Ece Batur’s practice explores how the self navigates restriction, control, and erasure. Through performance, sound, and installation, she examines the politics of visibility and disappearance. In her work, objects, spaces, and gestures absorb, carry, and resist the forces imposed upon them. Small movements, traces of presence, and acts of limitation are charged with radical significance.
Rooted in her Turkish cultural background, Batur interrogates themes of censorship, displacement, and gendered oppression. Her work reflects on the regulation and erasure of women within dominant power structures, drawing on inherited gestures of care, persistence, and adaptation. The self, for Batur, carries unspoken histories; inscribed in movement, embedded in materials, and passed down through quiet, enduring actions.
She considers censorship as extending beyond language, manifesting in the erasure of the self and the silent disappearance of those who do not conform. Her practice raises urgent questions: Who is allowed to take up space? Who remains unseen? These questions reverberate through her use of movement, objects, and absence. The body, in Batur’s work, bends within power systems; adapting, resisting, disappearing, and returning. Through constraint and repetition, she exposes the underlying structures of control that are often unnoticed yet deeply embedded in social and psychological frameworks. Materials hold memory, sound disrupts and resonates, and gestures become inscriptions of historical endurance.
Rituals of care, survival, and adaptation reside in the smallest actions, often overlooked or dismissed. The way hands repeat familiar motions, the way stillness quietly refuses to yield, and the way softness becomes a form of resistance; these elements reveal Batur’s commitment to articulating quiet strategies of defiance.

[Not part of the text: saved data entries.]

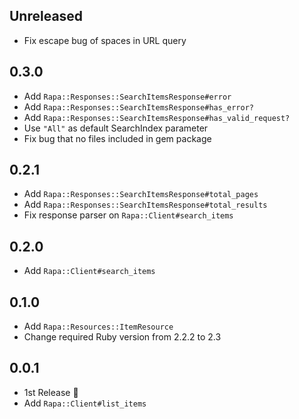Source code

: ## Unreleased

- Fix escape bug of spaces in URL query

## 0.3.0

- Add `Rapa::Responses::SearchItemsResponse#error`
- Add `Rapa::Responses::SearchItemsResponse#has_error?`
- Add `Rapa::Responses::SearchItemsResponse#has_valid_request?`
- Use `"All"` as default SearchIndex parameter
- Fix bug that no files included in gem package

## 0.2.1

- Add `Rapa::Responses::SearchItemsResponse#total_pages`
- Add `Rapa::Responses::SearchItemsResponse#total_results`
- Fix response parser on `Rapa::Client#search_items`

## 0.2.0

- Add `Rapa::Client#search_items`

## 0.1.0

- Add `Rapa::Resources::ItemResource`
- Change required Ruby version from 2.2.2 to 2.3

## 0.0.1

- 1st Release :tada:
- Add `Rapa::Client#list_items`

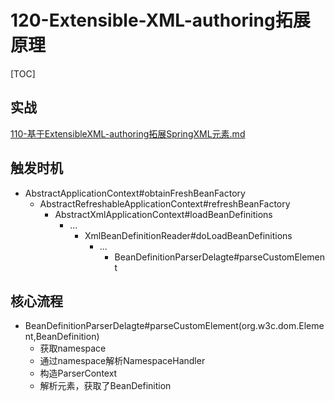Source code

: # 120-Extensible-XML-authoring拓展原理

[TOC]

## 实战

 [110-基于ExtensibleXML-authoring拓展SpringXML元素.md](110-基于ExtensibleXML-authoring拓展SpringXML元素.md) 

## 触发时机

- AbstractApplicationContext#obtainFreshBeanFactory
  - AbstractRefreshableApplicationContext#refreshBeanFactory
    - AbstractXmlApplicationContext#loadBeanDefinitions
      - ...
        - XmlBeanDefinitionReader#doLoadBeanDefinitions
          - ...
            - BeanDefinitionParserDelagte#parseCustomElement

## 核心流程

- BeanDefinitionParserDelagte#parseCustomElement(org.w3c.dom.Element,BeanDefinition)
  - 获取namespace
  - 通过namespace解析NamespaceHandler
  - 构造ParserContext
  - 解析元素，获取了BeanDefinition

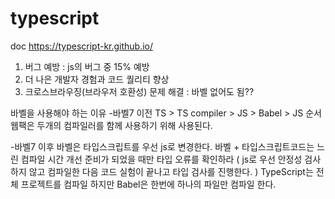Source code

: # typescript

doc
https://typescript-kr.github.io/

1. 버그 예방 : js의 버그 중 15% 예방
2. 더 나은 개발자 경험과 코드 퀄리티 향상 
3. 크로스브라우징(브라우저 호환성) 문제 해결 : 바벨 없어도 됨??

바벨을 사용해야 하는 이유
-바벨7 이전
TS > TS compiler > JS > Babel > JS 순서
웹팩은 두개의 컴파일러를 함께 사용하기 위해 사용된다. 

-바벨7 이후
바벨은 타입스크립트를 우선 js로 변경한다.
바벨 + 타입스크립트코드는 느린 컴파일 시간 개선
준비가 되었을 때만 타입 오류를 확인하라 ( js로 우선 안정성 검사 하지 않고 컴파일한 다음 코드 실험이 끝나고 타입 검사를 진행한다. )
TypeScript는 전체 프로젝트를 컴파일 하지만 Babel은 한번에 하나의 파일만 컴파일 한다.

Rather than seeking resolution, her work inhabits states of uncertainty. For Batur, absence is not emptiness but an active force. It interrogates systemic erasure, challenges expectations of visibility, and unsettles structures of legibility and control. Restraint creates tension, forming spaces that resist immediate recognition or definition. By engaging with what remains unseen and unspoken, Ece Batur positions the self as both a vulnerable and defiant site of inquiry.